Vivo nella Congestion Charge Zone. Ottengo uno sconto perché residente?

Sì, ma solo per un periodo limitato. Se il tuo veicolo è stato registrato per lo sconto sulla Congestion Charge per residenti, avrai diritto a uno sconto del 100% sulla tariffa dell’ULEZ fino al 24 ottobre 2021.

Come faccio a sapere che sono entrato nell’ULEZ?

Non ci saranno barriere o caselli.
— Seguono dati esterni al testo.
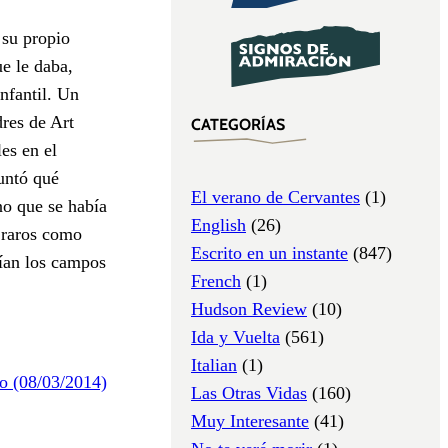
 su propio
e le daba,
nfantil. Un
dres de Art
CATEGORÍAS
es en el
untó qué
El verano de Cervantes
(1)
no que se había
English
(26)
 raros como
Escrito en un instante
(847)
cían los campos
French
(1)
Hudson Review
(10)
Ida y Vuelta
(561)
Italian
(1)
o (08/03/2014)
Las Otras Vidas
(160)
Muy Interesante
(41)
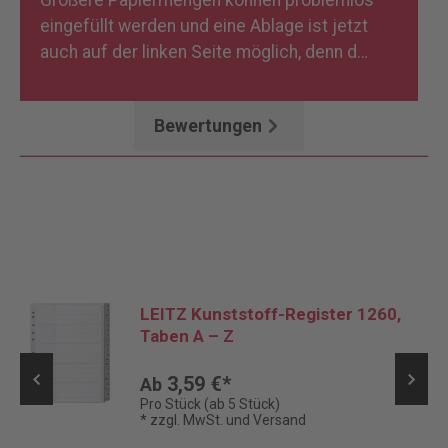
Größere Papiermengen können problemlos
eingefüllt werden und eine Ablage ist jetzt
auch auf der linken Seite möglich, denn d…
Mehr
Bewertungen
LEITZ Kunststoff-Register 1260,
Taben A – Z
3,59 €*
Ab
Pro Stück (ab 5 Stück)
* zzgl. MwSt. und Versand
Le fotocamere leggeranno le targhe e controlleranno se il veicolo soddisfa gli standard ULEZ. TfL sta erigendo centinaia di cartelli stradali che avvertono gli automobilisti dell’inizio dell’ULEZ presso l’attuale Congestion Charge Zone.

Quali sono le attuali norme sulle emissioni che il mio veicolo deve soddisfare?
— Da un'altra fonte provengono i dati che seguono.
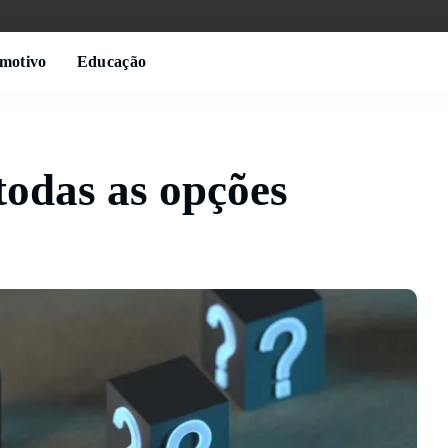
motivo
Educação
todas as opções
Le tariffe dell’ULEZ saranno applicate in base alle emissioni dichiarate del veicolo piuttosto che all’età, sebbene una regola empirica dice che saranno interessati i diesel prodotti prima del 2015 e le auto a benzina prima del 2006.
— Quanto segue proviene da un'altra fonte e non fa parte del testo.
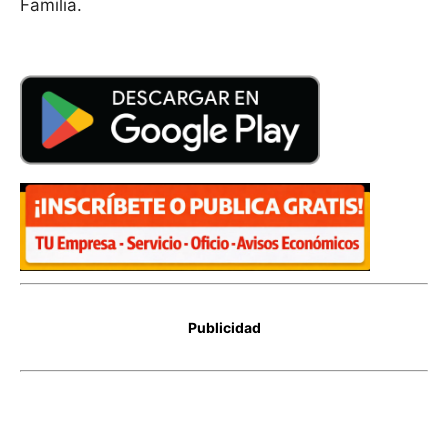
Familia.
Publicidad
Le auto a benzina devono rispettare lo standard Euro 4 sulle emissioni per raggiungere l’ULEZ, mentre i diesel devono essere conformi a Euro 6. I motocicli e i ciclomotori devono soddisfare lo standard Euro 3. Per i diesel, lo standard Euro 6 stabilisce un’emissione di NOx massima a 80 mg / km, rispetto al livello di 180 mg / km richiesto per le auto che rispettavano il precedente standard sulle emissioni Euro 5. Questo è il motivo per cui così tanti diesel, anche relativamente nuovi, falliranno il test ULEZ.

La Brexit non significa che dobbiamo disfarci degli standard Euro?

No. TfL afferma che l’uso degli standard Euro non sarà influenzato a breve-medio termine dalla Brexit, in quanto i produttori continueranno a produrre veicoli con gli stessi standard e con le stesse classificazioni.

Ridurrà il traffico a Londra?

TfL prevede un taglio del 5% del traffico automobilistico nel centro di Londra una volta che l’ULEZ entrerà in vigore. La Congestion Charge Zone, introdotta 15 anni fa, ha comportato il 30% in meno di veicoli privati che entrano in centro città. Ma questo è stato compensato da un aumento di Uber e altri veicoli a noleggio privato, da 4.000 al giorno a 18.000. Attualmente non devono pagare la tassa sulla congestione, ma dovranno farlo dall’8 aprile 2019.